Making healthcare staff care about where garbage goes is a big part of what my company, Antos Environmental, does in our on-site work. But we also create practical waste collection systems that are simple to use and understand so employees maintain their motivation. We do this by first meeting with hospital administrators and key department heads to introduce our system-wide approach and to enlist their support. Then we visit each waste-generating unit—with a special focus on large volume departments such as the OR and laboratories—where we review current handling protocols, measure current waste streams, and establish baseline data about the hospital’s operations.

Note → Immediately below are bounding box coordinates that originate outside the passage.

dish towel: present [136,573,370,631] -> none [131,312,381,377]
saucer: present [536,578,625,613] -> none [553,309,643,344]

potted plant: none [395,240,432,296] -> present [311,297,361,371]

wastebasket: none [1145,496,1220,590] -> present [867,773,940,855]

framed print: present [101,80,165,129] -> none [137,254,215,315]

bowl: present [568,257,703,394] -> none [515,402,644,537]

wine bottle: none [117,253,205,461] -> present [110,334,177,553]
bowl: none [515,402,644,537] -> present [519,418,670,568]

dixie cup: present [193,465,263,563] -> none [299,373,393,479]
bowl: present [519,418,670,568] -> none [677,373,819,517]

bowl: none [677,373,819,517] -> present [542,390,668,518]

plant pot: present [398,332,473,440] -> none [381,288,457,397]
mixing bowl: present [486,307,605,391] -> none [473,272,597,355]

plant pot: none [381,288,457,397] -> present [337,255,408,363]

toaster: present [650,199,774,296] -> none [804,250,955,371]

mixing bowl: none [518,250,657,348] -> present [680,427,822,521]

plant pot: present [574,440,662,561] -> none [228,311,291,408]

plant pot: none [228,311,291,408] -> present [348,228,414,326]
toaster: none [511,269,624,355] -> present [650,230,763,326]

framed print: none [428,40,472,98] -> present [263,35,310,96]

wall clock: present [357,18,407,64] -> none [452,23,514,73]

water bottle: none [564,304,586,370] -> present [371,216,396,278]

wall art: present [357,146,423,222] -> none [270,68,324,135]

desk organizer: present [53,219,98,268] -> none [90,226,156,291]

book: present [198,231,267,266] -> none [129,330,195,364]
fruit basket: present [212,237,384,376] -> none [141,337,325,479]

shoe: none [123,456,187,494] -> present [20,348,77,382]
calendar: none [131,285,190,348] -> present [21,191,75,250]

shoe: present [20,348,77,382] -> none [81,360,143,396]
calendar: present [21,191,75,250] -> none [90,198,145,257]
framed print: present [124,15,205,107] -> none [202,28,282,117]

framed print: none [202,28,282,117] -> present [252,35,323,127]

Next, we work to develop a comprehensive strategy to significantly reduce waste and operating costs. We continuously re-measure the hospital’s operations, providing fresh data on progress. This can actually mean going through the trash, item by item, to check on staff compliance. Such feedback is essential as we reinforce the application of new protocols.
All of our work is done with a deep understanding of hospital economics. By measuring the volume and cost of waste materials, based on adjusted patient-per-day volume, our systems generate hard dollar savings, month after month. Measurable, sustainable cost savings have resulted in more than 95% of the projects we’ve completed in the last 20 years. Those numbers alone speak to the potential for every healthcare facility to profit from a 21st-century system of waste collection. But so does the voice of experience. Here’s what one of our clients, Kent Zergiebel, director of environmental services at Yale New Haven Hospital has to say about revenues from refuse: “Antos has drastically reduced our costs through new waste systems, renegotiating hauler contracts, and effectively educating all 6,000 of our employees. We’re well on our way to the goal of 50% savings.”